> **Exercise description**
Please copy out the lines in the entries that contain "size".

(Bounding box prediction data)
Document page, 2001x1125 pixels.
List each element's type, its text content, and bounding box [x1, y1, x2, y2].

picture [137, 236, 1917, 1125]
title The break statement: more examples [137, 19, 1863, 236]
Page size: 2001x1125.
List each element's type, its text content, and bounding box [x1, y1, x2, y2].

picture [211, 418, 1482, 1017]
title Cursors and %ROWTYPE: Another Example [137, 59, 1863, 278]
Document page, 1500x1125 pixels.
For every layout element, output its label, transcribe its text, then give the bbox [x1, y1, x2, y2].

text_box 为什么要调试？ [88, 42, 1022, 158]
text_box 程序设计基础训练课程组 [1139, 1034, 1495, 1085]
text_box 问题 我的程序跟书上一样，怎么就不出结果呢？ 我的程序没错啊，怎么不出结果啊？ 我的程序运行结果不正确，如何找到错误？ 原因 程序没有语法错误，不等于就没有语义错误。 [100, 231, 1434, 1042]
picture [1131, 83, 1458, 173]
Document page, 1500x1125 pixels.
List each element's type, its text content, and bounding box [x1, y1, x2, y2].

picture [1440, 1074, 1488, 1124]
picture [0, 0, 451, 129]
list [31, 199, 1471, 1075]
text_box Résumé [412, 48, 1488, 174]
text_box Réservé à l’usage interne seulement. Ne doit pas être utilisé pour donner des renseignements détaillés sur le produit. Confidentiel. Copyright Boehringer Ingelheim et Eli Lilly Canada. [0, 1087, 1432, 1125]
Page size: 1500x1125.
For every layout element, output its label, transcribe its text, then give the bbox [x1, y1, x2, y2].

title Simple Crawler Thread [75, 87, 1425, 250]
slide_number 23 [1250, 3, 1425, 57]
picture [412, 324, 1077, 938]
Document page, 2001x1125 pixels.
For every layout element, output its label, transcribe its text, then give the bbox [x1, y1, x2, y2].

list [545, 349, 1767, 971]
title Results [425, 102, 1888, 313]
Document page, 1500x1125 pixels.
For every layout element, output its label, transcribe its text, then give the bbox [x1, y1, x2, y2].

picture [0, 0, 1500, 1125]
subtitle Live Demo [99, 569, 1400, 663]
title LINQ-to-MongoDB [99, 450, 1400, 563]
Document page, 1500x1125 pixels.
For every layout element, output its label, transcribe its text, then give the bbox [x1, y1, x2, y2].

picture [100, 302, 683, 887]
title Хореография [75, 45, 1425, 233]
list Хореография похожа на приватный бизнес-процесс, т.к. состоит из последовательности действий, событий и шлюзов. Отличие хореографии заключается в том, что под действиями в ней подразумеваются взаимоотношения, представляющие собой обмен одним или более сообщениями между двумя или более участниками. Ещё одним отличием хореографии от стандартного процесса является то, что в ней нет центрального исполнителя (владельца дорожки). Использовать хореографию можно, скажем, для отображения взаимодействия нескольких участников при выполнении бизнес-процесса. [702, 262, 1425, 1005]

> **Solution to the exercise**
Page size: 2001x1125.
Page size: 1500x1125.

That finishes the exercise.